Graph on left showing water temperature over time. Graph right showing open-water blooms over time.
Diagrams (year-latitude) for data averaged across the middle and outer shelf regions (bottom depth: 50- 180 m) showing temporal and spatial changes. Left Diagram: Sea Surface Temperature (SST) anomalies (°C). Right diagram: percentage of open-water blooms (%, blooms occurring at least 21 days after the day of ice retreat timing).

Ecosystem Science

For more than 20 years, data from our Ecosystems & Fisheries-Oceanography Coordinated Investigations studies have contributed to annual Ecosystem Status Reports.
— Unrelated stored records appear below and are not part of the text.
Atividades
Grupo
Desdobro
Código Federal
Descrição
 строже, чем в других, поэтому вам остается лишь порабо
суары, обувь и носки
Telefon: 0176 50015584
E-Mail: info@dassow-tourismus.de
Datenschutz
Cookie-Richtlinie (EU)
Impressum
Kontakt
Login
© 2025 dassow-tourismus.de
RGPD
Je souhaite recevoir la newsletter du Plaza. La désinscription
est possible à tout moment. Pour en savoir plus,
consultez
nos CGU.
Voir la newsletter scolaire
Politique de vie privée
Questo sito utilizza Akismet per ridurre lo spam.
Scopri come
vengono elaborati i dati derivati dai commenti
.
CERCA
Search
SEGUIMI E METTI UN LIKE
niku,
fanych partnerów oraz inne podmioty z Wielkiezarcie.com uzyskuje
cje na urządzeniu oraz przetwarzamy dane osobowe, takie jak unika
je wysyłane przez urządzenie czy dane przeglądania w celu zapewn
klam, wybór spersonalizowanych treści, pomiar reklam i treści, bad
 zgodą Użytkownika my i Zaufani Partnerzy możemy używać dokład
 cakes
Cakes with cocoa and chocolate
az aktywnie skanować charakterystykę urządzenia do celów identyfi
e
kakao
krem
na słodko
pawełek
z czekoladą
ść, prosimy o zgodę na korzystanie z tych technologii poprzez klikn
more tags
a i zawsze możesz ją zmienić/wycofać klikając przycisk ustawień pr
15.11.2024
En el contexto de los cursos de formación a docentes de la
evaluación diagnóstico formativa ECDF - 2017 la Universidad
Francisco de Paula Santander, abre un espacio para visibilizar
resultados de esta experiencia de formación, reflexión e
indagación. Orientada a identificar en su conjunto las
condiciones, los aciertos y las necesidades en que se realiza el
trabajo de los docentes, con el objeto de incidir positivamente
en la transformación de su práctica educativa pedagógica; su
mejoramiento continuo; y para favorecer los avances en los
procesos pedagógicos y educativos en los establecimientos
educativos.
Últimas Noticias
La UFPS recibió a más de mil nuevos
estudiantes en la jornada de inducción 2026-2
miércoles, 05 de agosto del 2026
These reports are used by managers at the North Pacific Fishery Management Council to make resource management decisions that account for ecosystem changes.

This study fills gaps by including data from the recent warming period 2018–2019 and more spatial information on how blooms vary across the region,” said Jens Nielsen. “Our work lays the foundation for learning more about the link between phytoplankton bloom types and how that influences zooplankton that are food for commercially important fish, and benthic crabs.” Following the recent warm years in 2018–2019, the snow crab population decreased by 80 percent, in part due to starvation. Whether increasing open water blooms increased starvation of commercially important snow crabs needs further investigation. 

Monitoring how the ecosystem is changing and providing those data may help Alaska ecosystem managers and communities that rely on commercial, recreational and subsistence harvests plan and adapt.